After I called for a boycott of the airlines last month, I was inundated with hundreds of e-mails advising me that you readers were already doing exactly that.

Recent reports suggest the airlines are starting to feel the pinch financially despite the optimistic pronouncements of the same Wall Street types that gave Enron a glowing bill of health. Yet, amazingly, other reports indicate the abusive nature of airline and airport employees toward passengers is increasing.

Take, for example, the case of Richard Bizarro. (No, I am not making up his name.) This hapless guy needed to relieve himself last Saturday after his flight was within 30 minutes of landing. Because he had the audacity to break Uncle Sam’s bathroom curfew, he now faces up to 20 years in prison.

Yep, that’s right, folks – no joke – take a dump, go to jail.

Aren’t you inspired by how well the federal nanny state is protecting us from these toilet terrorists? I can only wonder what would happen if about 10 strategically seated protesters, er, passengers – who had consumed massive amounts of beans, beer and other helpful materials the day before – wanted to use the bathroom during the first 30 minutes of a flight and were denied access to the bathroom under threat of jail time. If they then decided to let nature take its course in their seats, I wonder how long the airlines would continue to support the FAA’s 30-minute rule.

It’s really only a matter of time before some flatulent soul finds he or she cannot retain yesterday’s meal. Maybe this has already happened. I’ll bet the leather seats in First Class clean up easier than the cloth seats in Coach. Either way, I’d rather not fly any more, thank you.

And I’m not alone. Other people are fighting back with their wallets. Why? Because it’s getting worse out there. The FAA seems determined to herd people like sheep, threaten them with prison time if they don’t kowtow, and continue their outrageous assault on our constitutional rights. Makes me wonder who the real terrorists really are.

If you decide to fly anyway, Paul Sperry has put together a handy guide to what the airport security personnel theoretically can and cannot do to you – not that such information has slowed the abuses by airport screeners. Want to know why? Look at what else Paul found out:

Interfering with or assaulting a screener is a federal crime.

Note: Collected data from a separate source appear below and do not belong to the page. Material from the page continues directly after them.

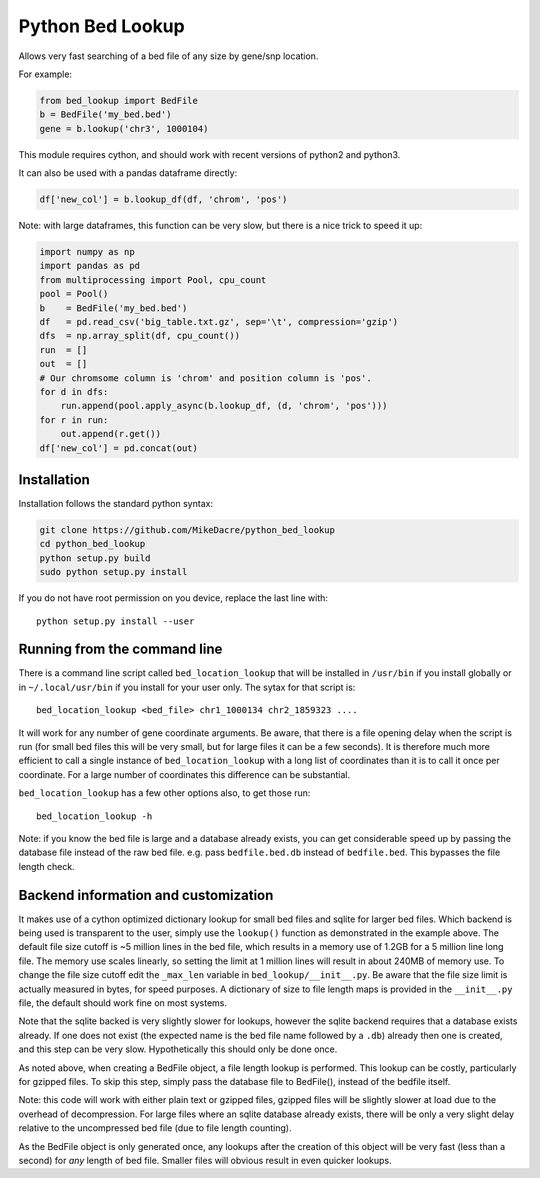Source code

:#################
Python Bed Lookup
#################

Allows very fast searching of a bed file of any size by gene/snp location.

For example:

.. code:: python

    from bed_lookup import BedFile
    b = BedFile('my_bed.bed')
    gene = b.lookup('chr3', 1000104)

This module requires cython, and should work with recent versions of
python2 and python3.

It can also be used with a pandas dataframe directly:

.. code:: python

   df['new_col'] = b.lookup_df(df, 'chrom', 'pos')

Note: with large dataframes, this function can be very slow, but there is
a nice trick to speed it up:

.. code:: python

   import numpy as np
   import pandas as pd
   from multiprocessing import Pool, cpu_count
   pool = Pool()
   b    = BedFile('my_bed.bed')
   df   = pd.read_csv('big_table.txt.gz', sep='\t', compression='gzip')
   dfs  = np.array_split(df, cpu_count())
   run  = []
   out  = []
   # Our chromsome column is 'chrom' and position column is 'pos'.
   for d in dfs:
       run.append(pool.apply_async(b.lookup_df, (d, 'chrom', 'pos')))
   for r in run:
       out.append(r.get())
   df['new_col'] = pd.concat(out)


************
Installation
************

Installation follows the standard python syntax:

.. code:: shell

    git clone https://github.com/MikeDacre/python_bed_lookup
    cd python_bed_lookup
    python setup.py build
    sudo python setup.py install

If you do not have root permission on you device, replace the last line with::

   python setup.py install --user

*****************************
Running from the command line
*****************************

There is a command line script called ``bed_location_lookup`` that will be installed
in ``/usr/bin`` if you install globally or in ``~/.local/usr/bin`` if you install for
your user only. The sytax for that script is::

    bed_location_lookup <bed_file> chr1_1000134 chr2_1859323 ....

It will work for any number of gene coordinate arguments. Be aware, that there is a
file opening delay when the script is run (for small bed files this will be very
small, but for large files it can be a few seconds). It is therefore much more
efficient to call a single instance of ``bed_location_lookup`` with a long list of
coordinates than it is to call it once per coordinate. For a large number of
coordinates this difference can be substantial.

``bed_location_lookup`` has a few other options also, to get those run::

    bed_location_lookup -h

Note: if you know the bed file is large and a database already exists, you can
get considerable speed up by passing the database file instead of the raw bed
file. e.g. pass ``bedfile.bed.db`` instead of ``bedfile.bed``. This bypasses the
file length check.

*************************************
Backend information and customization
*************************************

It makes use of a cython optimized dictionary lookup for small bed files
and sqlite for larger bed files. Which backend is being used is transparent
to the user, simply use the ``lookup()`` function as demonstrated in the
example above. The default file size cutoff is ~5 million lines in the bed
file, which results in a memory use of 1.2GB for a 5 million line long file.
The memory use scales linearly, so setting the limit at 1 million lines will
result in about 240MB of memory use. To change the file size cutoff edit the
``_max_len`` variable in ``bed_lookup/__init__.py``. Be aware that the file
size limit is actually measured in bytes, for speed purposes. A dictionary of
size to file length maps is provided in the ``__init__.py`` file, the default
should work fine on most systems.

Note that the sqlite backed is very slightly slower for lookups, however the
sqlite backend requires that a database exists already. If one does not exist
(the expected name is the bed file name followed by a ``.db``) already then one
is created, and this step can be very slow. Hypothetically this should only be
done once.

As noted above, when creating a BedFile object, a file length lookup is performed.
This lookup can be costly, particularly for gzipped files. To skip this step,
simply pass the database file to BedFile(), instead of the bedfile itself.

Note: this code will work with either plain text or gzipped files, gzipped files
will be slightly slower at load due to the overhead of decompression. For large
files where an sqlite database already exists, there will be only a very slight
delay relative to the uncompressed bed file (due to file length counting).

As the BedFile object is only generated once, any lookups after the creation of
this object will be very fast (less than a second) for *any* length of bed file.
Smaller files will obvious result in even quicker lookups.
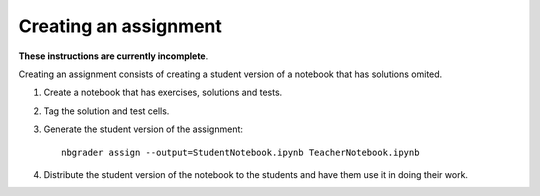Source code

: Creating an assignment
======================

**These instructions are currently incomplete**.

Creating an assignment consists of creating a student version of a notebook that
has solutions omited.

1. Create a notebook that has exercises, solutions and tests.
2. Tag the solution and test cells.
3. Generate the student version of the assignment::

       nbgrader assign --output=StudentNotebook.ipynb TeacherNotebook.ipynb

4. Distribute the student version of the notebook to the students and
   have them use it in doing their work.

Assault is broadly defined as any harmful or offensive contact, or an apprehension by the other person that such contact is imminent. Under the new Aviation and Transportation Security Act, it carries a penalty of up to 10 years in prison, a fine, or both.

Doesn’t that endear you to your government masters? Look at a screener the wrong way and you may be spending 10 years in a cell with some bruiser named Bif who wants you to be his girlfriend. Upset because the screener is cleverly molesting your wife and daughters with his surrogate wand? 10 years! Protest her stealing the “dangerous” diamond pendant your husband gave you? 10 years!

The point is, these people have real power over our lives, and – even worse – they know there’s not a single thing we can do about it without it costing us big-time. So, at this juncture, you’ve just got to ask yourself: Is it really worth all of the hassle and risk to endure this sort of abuse just so you can fly?

Moving on, a couple of readers were appalled to learn I was advocating passengers be allowed to carry guns on airplanes. They failed to consider that up until the ’70s – when passengers still retained their Second Amendment rights – hijackings were unheard of.

I was also lectured about explosive decompression. I have it on the advice of an airline flight engineer that bullet holes will likely not cause explosive decompression. He was worried, however, that a bullet might rupture a hydraulic control line but, even there, it was pointed out that most commercial aircraft have redundant systems for backup in the event of an emergency.

So, I put the question to you: Would you rather risk the possible damage of a bullet, or just allow some terrorist an unhindered opportunity to blow up your airplane? This is not a difficult choice, people.

Finally, a few of you indicated you were concerned about the impact such a boycott would have on our economy. Not to worry. While the airlines continue to bleed red ink, Mr. and Mrs. America will be contributing to the automobile industry, the oil industry, the hotel industry, etc. In other words, your travel dollars will help other sectors of the economy while giving the airline industry something important to think about.

Go see America this summer, folks. Take the kids and have a grand time. But do it with your car, not an airplane.